The Drone Debate, Encapsulated

When I went to Georgetown University over 20 years ago, I felt the standards for hiring and retaining faculty were relatively high. If you need any evidence that they’ve slipped–badly–you need only read this piece by GU faculty member Christine Fair:

Finally, no forensic experts have been employed to verify claims about injuries to discern if they comport with ballistics and weapon effects associated with drone-delivered munitions. Given that trauma, injury and death can be attributed to terrorist attacks and Pakistani conventional military operations, this form of verification is critical. But we can conclude for several reasons that drones are the best alternative, once the United States (with the collusion of Pakistan agencies in many cases) decides that a person is to be killed.

Try as I might after a lengthy search, I just couldn’t come up with any “ballistics and weapon effects” reports from WWII, Korea, Vietnam or Desert Storm to verify that casaulties caused by “alleged” US military action were, in fact, caused by US military action…so I guess we’ll just have to list the hundreds of thousands of deaths and injuries from those wars as being “Cause unknown”.
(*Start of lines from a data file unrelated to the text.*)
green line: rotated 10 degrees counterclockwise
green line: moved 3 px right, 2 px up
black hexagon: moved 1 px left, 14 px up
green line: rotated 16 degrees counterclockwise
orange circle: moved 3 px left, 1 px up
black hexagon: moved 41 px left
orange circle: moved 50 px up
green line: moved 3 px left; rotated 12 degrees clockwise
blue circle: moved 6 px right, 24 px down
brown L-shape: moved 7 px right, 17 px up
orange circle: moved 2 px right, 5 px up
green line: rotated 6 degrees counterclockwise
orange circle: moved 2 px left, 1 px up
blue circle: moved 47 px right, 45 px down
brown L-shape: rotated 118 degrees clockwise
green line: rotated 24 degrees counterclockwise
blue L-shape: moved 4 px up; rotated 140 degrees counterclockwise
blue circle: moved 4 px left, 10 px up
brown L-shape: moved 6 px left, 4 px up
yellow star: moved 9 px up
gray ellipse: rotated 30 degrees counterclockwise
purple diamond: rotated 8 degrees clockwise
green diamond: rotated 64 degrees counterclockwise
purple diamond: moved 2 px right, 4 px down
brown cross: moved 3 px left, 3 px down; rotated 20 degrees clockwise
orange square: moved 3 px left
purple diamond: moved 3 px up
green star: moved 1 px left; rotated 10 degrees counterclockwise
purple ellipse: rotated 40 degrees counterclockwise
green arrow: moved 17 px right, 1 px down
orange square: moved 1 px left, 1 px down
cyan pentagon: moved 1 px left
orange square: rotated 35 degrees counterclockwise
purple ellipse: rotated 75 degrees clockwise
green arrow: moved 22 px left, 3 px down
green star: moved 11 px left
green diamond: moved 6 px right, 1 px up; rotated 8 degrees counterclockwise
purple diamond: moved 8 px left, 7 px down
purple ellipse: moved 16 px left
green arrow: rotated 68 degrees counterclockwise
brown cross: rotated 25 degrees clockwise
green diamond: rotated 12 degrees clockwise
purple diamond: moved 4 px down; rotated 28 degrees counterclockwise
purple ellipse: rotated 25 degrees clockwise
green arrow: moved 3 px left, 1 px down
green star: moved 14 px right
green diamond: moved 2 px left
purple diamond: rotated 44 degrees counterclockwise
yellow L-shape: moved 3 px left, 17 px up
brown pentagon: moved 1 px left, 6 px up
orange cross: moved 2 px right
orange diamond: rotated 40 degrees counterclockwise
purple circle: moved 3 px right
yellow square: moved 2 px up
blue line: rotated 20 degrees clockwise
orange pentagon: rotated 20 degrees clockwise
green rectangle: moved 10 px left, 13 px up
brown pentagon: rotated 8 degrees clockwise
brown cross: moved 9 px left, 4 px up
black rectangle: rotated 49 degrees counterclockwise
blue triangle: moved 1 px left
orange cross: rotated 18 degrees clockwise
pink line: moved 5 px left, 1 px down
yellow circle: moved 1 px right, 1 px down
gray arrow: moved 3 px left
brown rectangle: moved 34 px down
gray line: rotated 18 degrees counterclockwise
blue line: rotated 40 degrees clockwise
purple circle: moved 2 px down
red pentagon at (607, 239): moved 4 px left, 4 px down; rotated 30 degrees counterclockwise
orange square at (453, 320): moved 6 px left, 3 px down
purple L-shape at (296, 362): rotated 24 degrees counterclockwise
I also love how she never talks about the Obama administration’s employment of so-called “signature strikes”, which are this war’s equivalent of the Vietnam-era “free fire zone”.

The level of intellectual and academic dishonesty in this and other such drivel written by Fair should cause her to lose her job…but I’m not holding my breath.

Conor Friedersdorf over at the Atlantic has a more clear-headed view of what’s going on here:

The phrase “surgical drone strike” is handy for naming U.S. actions without calling up images of dead, limb-torn innocents with flesh scorched from the missile that destroyed the home where they slept or burned up the car in which they rode. The New America Foundation, which systematically under-counts these innocents, says there have been at least 152 and many as 192 killed since 2004. The Bureau of Investigative Journalism puts the civilian death figure at between 474 and 881 killed. Either way, would “surgical” strikes kill innocents on that scale in a region with just 2 percent of Pakistan’s population? Using data that undercounts innocents killed, The New America Foundation reports that 85 percent of Pakistanis killed in drone strikes are “militants,” while 15 percent are civilians or unknown. What do you think would happen to a surgeon that accidentally killed 15 in 100 patients? Would colleagues would call him “surgical” in his precision?

I was a CIA military analyst for many years, and I did bomb damage assessment during Desert Storm and military targeting support packages for other operations. So unlike Fair, I actually know something about this business. So here are some facts.

The journalists, human rights experts and others she and a small coterie of inside-the-Beltway “Drone War” proponents denigrate on a daily basis are in fact the only ones who’ve made a real, reasonably systematic effort to document the effects–human and political–of America’s drone strikes in the region. They use the same techniques to interview witnesses that NGO’s have used for decades–including the UN. The same techniques, by the way, that the CIA and other intelligence agencies routinely use to get information from defectors and emigres.

Fair also claims that drones are “the best alternative” in the region. Best alternative to what? The “best alternative to actually coming up with a CT strategy that actually works? Maybe one that would stop a future Nidal Hassan or Najibullah Zazi?